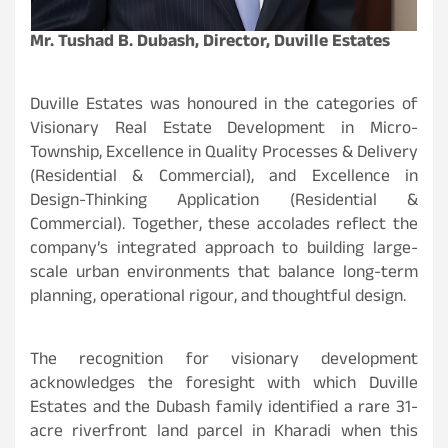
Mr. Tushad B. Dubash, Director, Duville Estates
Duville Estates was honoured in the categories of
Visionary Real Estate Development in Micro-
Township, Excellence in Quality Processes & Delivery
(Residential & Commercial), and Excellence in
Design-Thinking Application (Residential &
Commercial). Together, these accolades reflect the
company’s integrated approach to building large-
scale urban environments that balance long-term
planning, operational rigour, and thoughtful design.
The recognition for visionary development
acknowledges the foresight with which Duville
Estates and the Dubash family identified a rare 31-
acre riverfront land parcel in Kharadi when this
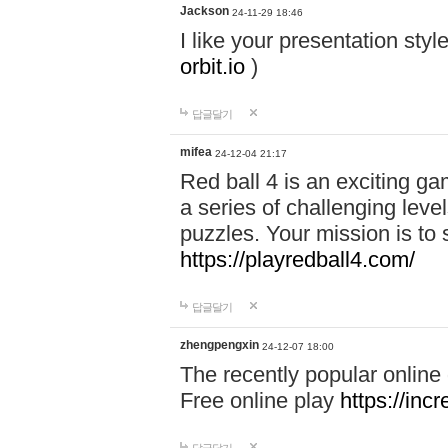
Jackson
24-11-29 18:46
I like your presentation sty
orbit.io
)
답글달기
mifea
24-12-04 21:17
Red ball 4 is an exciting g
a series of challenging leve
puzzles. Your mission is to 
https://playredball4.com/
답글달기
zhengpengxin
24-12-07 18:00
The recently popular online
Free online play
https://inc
○ ○ ○ ○ ○ ○ ○
> Assignment: When printing the entries, leave out the images and keep everything else exact.

> Finished exercise:
Mr. Tushad B. Dubash, Director, Duville Estates
Duville Estates was honoured in the categories of
Visionary Real Estate Development in Micro-
Township, Excellence in Quality Processes & Delivery
(Residential & Commercial), and Excellence in
Design-Thinking Application (Residential &
Commercial). Together, these accolades reflect the
company’s integrated approach to building large-
scale urban environments that balance long-term
planning, operational rigour, and thoughtful design.
The recognition for visionary development
acknowledges the foresight with which Duville
Estates and the Dubash family identified a rare 31-
acre riverfront land parcel in Kharadi when this
Jackson
24-11-29 18:46
I like your presentation sty
orbit.io
)
답글달기
mifea
24-12-04 21:17
Red ball 4 is an exciting g
a series of challenging leve
puzzles. Your mission is to 
https://playredball4.com/
답글달기
zhengpengxin
24-12-07 18:00
The recently popular online
Free online play
https://inc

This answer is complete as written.